Exact duplicates of all entries are needed.

- Opening Delimiter -

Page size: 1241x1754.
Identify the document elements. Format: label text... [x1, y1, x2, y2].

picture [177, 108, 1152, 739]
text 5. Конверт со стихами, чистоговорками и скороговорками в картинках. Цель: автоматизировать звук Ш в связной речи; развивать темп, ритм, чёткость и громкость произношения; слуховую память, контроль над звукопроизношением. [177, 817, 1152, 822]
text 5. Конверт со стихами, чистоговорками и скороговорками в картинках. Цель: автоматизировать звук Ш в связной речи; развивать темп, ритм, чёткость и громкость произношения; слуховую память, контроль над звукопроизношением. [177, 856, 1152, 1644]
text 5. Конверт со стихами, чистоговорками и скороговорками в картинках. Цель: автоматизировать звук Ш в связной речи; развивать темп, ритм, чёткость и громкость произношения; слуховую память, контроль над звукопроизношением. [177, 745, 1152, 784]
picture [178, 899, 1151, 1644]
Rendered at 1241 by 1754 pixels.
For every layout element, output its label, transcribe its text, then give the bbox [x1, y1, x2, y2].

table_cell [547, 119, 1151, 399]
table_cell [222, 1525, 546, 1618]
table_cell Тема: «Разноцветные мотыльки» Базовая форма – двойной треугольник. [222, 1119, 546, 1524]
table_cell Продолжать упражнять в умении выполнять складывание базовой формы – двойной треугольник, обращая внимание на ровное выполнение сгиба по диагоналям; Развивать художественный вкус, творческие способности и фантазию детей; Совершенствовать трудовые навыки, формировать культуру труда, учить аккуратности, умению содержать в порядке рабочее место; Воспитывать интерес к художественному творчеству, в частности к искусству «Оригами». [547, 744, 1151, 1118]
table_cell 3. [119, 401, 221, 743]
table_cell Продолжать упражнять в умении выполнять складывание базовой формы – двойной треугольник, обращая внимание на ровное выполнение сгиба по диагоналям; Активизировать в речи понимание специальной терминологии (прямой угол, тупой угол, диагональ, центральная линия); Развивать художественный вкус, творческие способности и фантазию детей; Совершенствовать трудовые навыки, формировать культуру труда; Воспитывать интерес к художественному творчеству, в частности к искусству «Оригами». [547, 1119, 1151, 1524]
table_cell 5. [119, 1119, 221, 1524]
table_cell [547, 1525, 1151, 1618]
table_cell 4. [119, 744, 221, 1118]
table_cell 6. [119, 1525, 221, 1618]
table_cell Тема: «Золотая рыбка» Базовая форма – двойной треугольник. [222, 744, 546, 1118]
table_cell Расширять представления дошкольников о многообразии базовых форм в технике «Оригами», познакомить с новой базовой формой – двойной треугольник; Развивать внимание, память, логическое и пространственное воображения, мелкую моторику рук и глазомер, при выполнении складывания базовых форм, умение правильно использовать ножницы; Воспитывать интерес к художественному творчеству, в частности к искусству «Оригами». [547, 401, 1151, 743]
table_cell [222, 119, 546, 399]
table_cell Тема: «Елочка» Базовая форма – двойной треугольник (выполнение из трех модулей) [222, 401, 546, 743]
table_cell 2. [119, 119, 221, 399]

- Closing Delimiter -

▸ Exercise solution:
Page size: 1241x1754.
Identify the document elements. Format: label text... [x1, y1, x2, y2].

picture [177, 108, 1152, 739]
text 5. Конверт со стихами, чистоговорками и скороговорками в картинках. Цель: автоматизировать звук Ш в связной речи; развивать темп, ритм, чёткость и громкость произношения; слуховую память, контроль над звукопроизношением. [177, 817, 1152, 822]
text 5. Конверт со стихами, чистоговорками и скороговорками в картинках. Цель: автоматизировать звук Ш в связной речи; развивать темп, ритм, чёткость и громкость произношения; слуховую память, контроль над звукопроизношением. [177, 856, 1152, 1644]
text 5. Конверт со стихами, чистоговорками и скороговорками в картинках. Цель: автоматизировать звук Ш в связной речи; развивать темп, ритм, чёткость и громкость произношения; слуховую память, контроль над звукопроизношением. [177, 745, 1152, 784]
picture [178, 899, 1151, 1644]
Rendered at 1241 by 1754 pixels.
For every layout element, output its label, transcribe its text, then give the bbox [x1, y1, x2, y2].

table_cell [547, 119, 1151, 399]
table_cell [222, 1525, 546, 1618]
table_cell Тема: «Разноцветные мотыльки» Базовая форма – двойной треугольник. [222, 1119, 546, 1524]
table_cell Продолжать упражнять в умении выполнять складывание базовой формы – двойной треугольник, обращая внимание на ровное выполнение сгиба по диагоналям; Развивать художественный вкус, творческие способности и фантазию детей; Совершенствовать трудовые навыки, формировать культуру труда, учить аккуратности, умению содержать в порядке рабочее место; Воспитывать интерес к художественному творчеству, в частности к искусству «Оригами». [547, 744, 1151, 1118]
table_cell 3. [119, 401, 221, 743]
table_cell Продолжать упражнять в умении выполнять складывание базовой формы – двойной треугольник, обращая внимание на ровное выполнение сгиба по диагоналям; Активизировать в речи понимание специальной терминологии (прямой угол, тупой угол, диагональ, центральная линия); Развивать художественный вкус, творческие способности и фантазию детей; Совершенствовать трудовые навыки, формировать культуру труда; Воспитывать интерес к художественному творчеству, в частности к искусству «Оригами». [547, 1119, 1151, 1524]
table_cell 5. [119, 1119, 221, 1524]
table_cell [547, 1525, 1151, 1618]
table_cell 4. [119, 744, 221, 1118]
table_cell 6. [119, 1525, 221, 1618]
table_cell Тема: «Золотая рыбка» Базовая форма – двойной треугольник. [222, 744, 546, 1118]
table_cell Расширять представления дошкольников о многообразии базовых форм в технике «Оригами», познакомить с новой базовой формой – двойной треугольник; Развивать внимание, память, логическое и пространственное воображения, мелкую моторику рук и глазомер, при выполнении складывания базовых форм, умение правильно использовать ножницы; Воспитывать интерес к художественному творчеству, в частности к искусству «Оригами». [547, 401, 1151, 743]
table_cell [222, 119, 546, 399]
table_cell Тема: «Елочка» Базовая форма – двойной треугольник (выполнение из трех модулей) [222, 401, 546, 743]
table_cell 2. [119, 119, 221, 399]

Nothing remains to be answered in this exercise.